Gloria Swanson è stata una delle più grandi e iconiche dive del cinema muto americano, la cui carriera è indissolubilmente legata al ruolo di Norma Desmond nel capolavoro del dopoguerra Viale del tramonto. Una donna, un mito e la sua rovina leggendaria.
Nata a Chicago, Gloria Swanson ha iniziato la sua carriera cinematografica giovanissima, diventando rapidamente un volto noto nelle commedie di Mack Sennett.
L’ascesa a diva di fama mondiale è avvenuta con la firma per la Paramount, dove ha lavorato spesso sotto la direzione di Cecil B. DeMille.
In questo periodo, si è affermata come icona di glamour e moda, incarnando sullo schermo ruoli di donne sofisticate, eleganti, ma anche passionali e ribelli.

Con l’avvento del sonoro, la carriera di molti attori del muto subì un brusco arresto, ma la Swanson continuò a recitare, sebbene con minor successo commerciale.
Il suo ritorno trionfale avvenne nel 1950, quando Billy Wilder la scelse per il ruolo della vita in Viale del tramonto (Sunset Boulevard). Nel film, interpretava Norma Desmond, una dimenticata e ossessionata diva del muto che vive nel suo passato, una performance che le valse una candidatura all’Oscar come miglior attrice.

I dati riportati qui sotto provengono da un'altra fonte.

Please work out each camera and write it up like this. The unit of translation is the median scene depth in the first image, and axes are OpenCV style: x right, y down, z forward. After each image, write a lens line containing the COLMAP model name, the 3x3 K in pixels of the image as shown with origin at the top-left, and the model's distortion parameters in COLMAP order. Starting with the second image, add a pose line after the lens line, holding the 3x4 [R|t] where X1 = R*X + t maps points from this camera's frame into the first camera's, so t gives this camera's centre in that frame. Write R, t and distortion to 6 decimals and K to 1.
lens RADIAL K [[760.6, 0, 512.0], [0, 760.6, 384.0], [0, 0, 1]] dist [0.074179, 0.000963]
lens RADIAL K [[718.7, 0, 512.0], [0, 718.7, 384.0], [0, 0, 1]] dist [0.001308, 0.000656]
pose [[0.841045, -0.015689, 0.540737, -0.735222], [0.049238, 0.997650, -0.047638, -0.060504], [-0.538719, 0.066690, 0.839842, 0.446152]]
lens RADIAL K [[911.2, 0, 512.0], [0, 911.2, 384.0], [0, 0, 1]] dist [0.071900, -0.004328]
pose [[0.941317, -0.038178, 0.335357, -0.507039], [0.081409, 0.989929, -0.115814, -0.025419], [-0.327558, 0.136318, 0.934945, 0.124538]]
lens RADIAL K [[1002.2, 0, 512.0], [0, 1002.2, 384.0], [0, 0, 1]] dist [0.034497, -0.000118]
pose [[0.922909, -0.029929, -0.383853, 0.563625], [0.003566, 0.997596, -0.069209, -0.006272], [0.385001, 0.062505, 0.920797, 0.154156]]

Oltre alla recitazione, la Swanson fu anche una produttrice cinematografica indipendente. Ha continuato a lavorare in teatro e in televisione fino alla sua morte, avvenuta nel 1983. Nel 1980 ha ricevuto un Premio alla carriera
La filmografia di Gloria Swanson è vasta e include decine di film muti e sonori.
- Tristana e la maschera (prob. Male and Female) (1919)
- Perché cambiate moglie? (Why Change Your Wife?) (1920)
- Maschio e femmina (Male and Female) (1920)
- Oltre l’arcobaleno (Beyond the Rocks) (1922)
- L’età dell’innocenza (The Age of Innocence) (1924)
- Peter Pan (1924)
- Regina Kelly (Queen Kelly) (1928)
- Viale del tramonto (Sunset Boulevard) (1950): Il suo ruolo più celebre, che le ha garantito fama imperitura. La trama ruota attorno a uno sceneggiatore in difficoltà che finisce nella villa della reclusa ex star del muto Norma Desmond.
- Mio figlio Nerone (1956): Un ruolo in una produzione italiana dove interpretava Agrippina.